Vins phénolés, quel impact de Saccharomyces cerevisiae ?

Modifié le 10/11/2023

Vins phénolés, quel impact de Saccharomyces cerevisiae ?

La levure Saccharomyces cerevisiae est connue pour son rôle dans la dégradation des sucres en alcool pendant la fermentation alcoolique et est principalement utilisée pour cela. Mais d’après une étude menée par l’Institut Français de la Vigne et du Vin (IFV) de Beaune, certaines souches de Saccharomyces cerevisiae auraient la capacité d’empêcher la production d’odeurs phénolées par les Brettanomyces.

 





Les phénols volatils, des molécules volatiles et odorantes, sont à l’origine du caractère phénolé et animal et donnent des arômes désagréables au vin (encre, sparadrap, écurie ou sueur de cheval). Ces odeurs peuvent ainsi rendre le vin non consommable. La France étant le deuxième pays exportateur de vin au monde, la filière vinicole ne peut donc se permettre de proposer des produits à défauts aux consommateurs.

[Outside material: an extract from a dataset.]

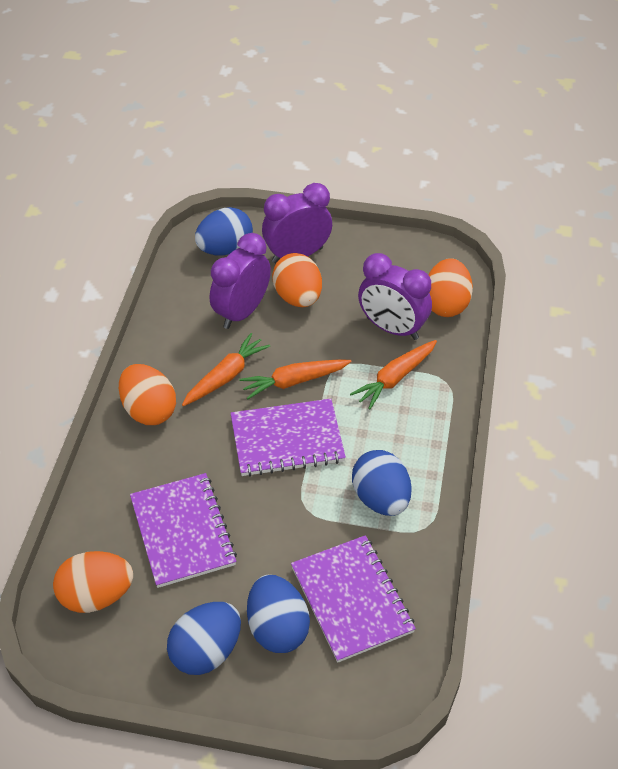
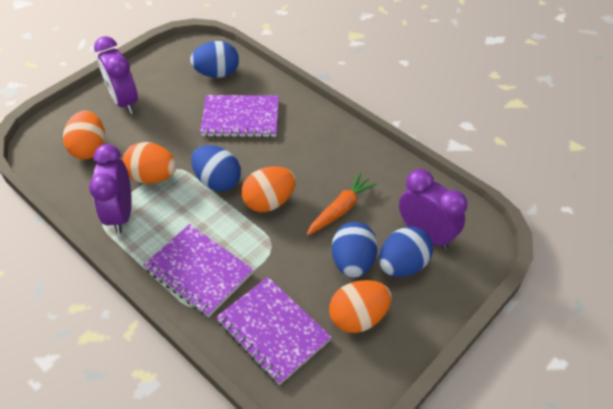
orange carrot: 3 -> 1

D’où viennent les phénols ?


La production de phénols volatils implique l’activité séquentielle de deux enzymes sur des acides : l’acide férulique et l’acide p-coumarique (appelés acides phénols), naturellement présents dans le raisin. La première enzyme, l’hydroxicynnamate décarboxylase permet la transformation de ces acides en vinyl-phénol et en vinyl-gaïacol. Ces composés sont ensuite réduits en éthyl-phénol et éthyl-gaïacol qui sont les phénols volatils. La première réaction peut être réalisée par de nombreuses levures tandis que Brettanomyces est la seule levure à pouvoir réaliser les deux étapes. C’est pourquoi, elle est tant redoutée.




Dans ce contexte, des expérimentations ont été menées par l’IFV de Beaune sur des vins de Bourgogne avec pour objectif de comprendre les conditions dans lesquelles ce défaut apparait.


Deux essais ont été mis en place : l’un pour explorer l’impact de la fermentation alcoolique, l’autre pour tester l’influence d’une souche de Saccharomyces cerevisiae.

  • Dans un premier temps, 15 cuvées de Pinot noir et de Gamay vinifiées à l’échelle cave ont été suivies. Un nouvel indice développé par l’IFV a été employé pour connaitre le risque d’altération par Brettanomyces d’une cuvée donnée. La TPPV (Teneur Potentielle en Phénols Volatils) permet de connaitre la quantité maximale de phénols volatils qui peut être produite. Elle a été mesurée à l’encuvage et à la fin de la fermentation. Les résultats montrent une diminution de la TPPV entre l’encuvage et la fin de la fermentation. De plus, lorsque la fermentation se déroule sans encombre, la TPPV est plus faible que lorsque des problèmes fermentaires sont relevés. La fermentation alcoolique aurait donc un impact sur la TPPV.

  • Dans un second temps, le suivi de la TPPV de 15 mini-vinifications de Pinot noir et de Gamay a été effectué à l’échelle laboratoire. Ces mini-vinifications ont été réalisées avec la même souche de levure. L’IFV de Beaune a constaté qu’avec cette levure, la TPPV était très faible après fermentation. Il existerait donc également un effet souche. Tous les acides phénols présents dans le moût seraient transformés en vinyl-phénols par cette souche. Les vinyl-phénols produits se combineraient aux anthocyanes. Ainsi, Brettanomyces ne pourrait plus faire de phénols volatils.

Pour conclure, ces travaux récents montrent que la production de goûts phénolés aurait un lien avec la souche de levure Saccharomyces employée durant la fermentation alcoolique. Cependant, les mécanismes de transformation des acides phénols pendant la vinification sont très complexes et demandent à être précisés. Cette découverte n’est donc que le début de longues investigations avec toujours ce même objectif : comprendre et empêcher ces odeurs phénolées dans nos vins.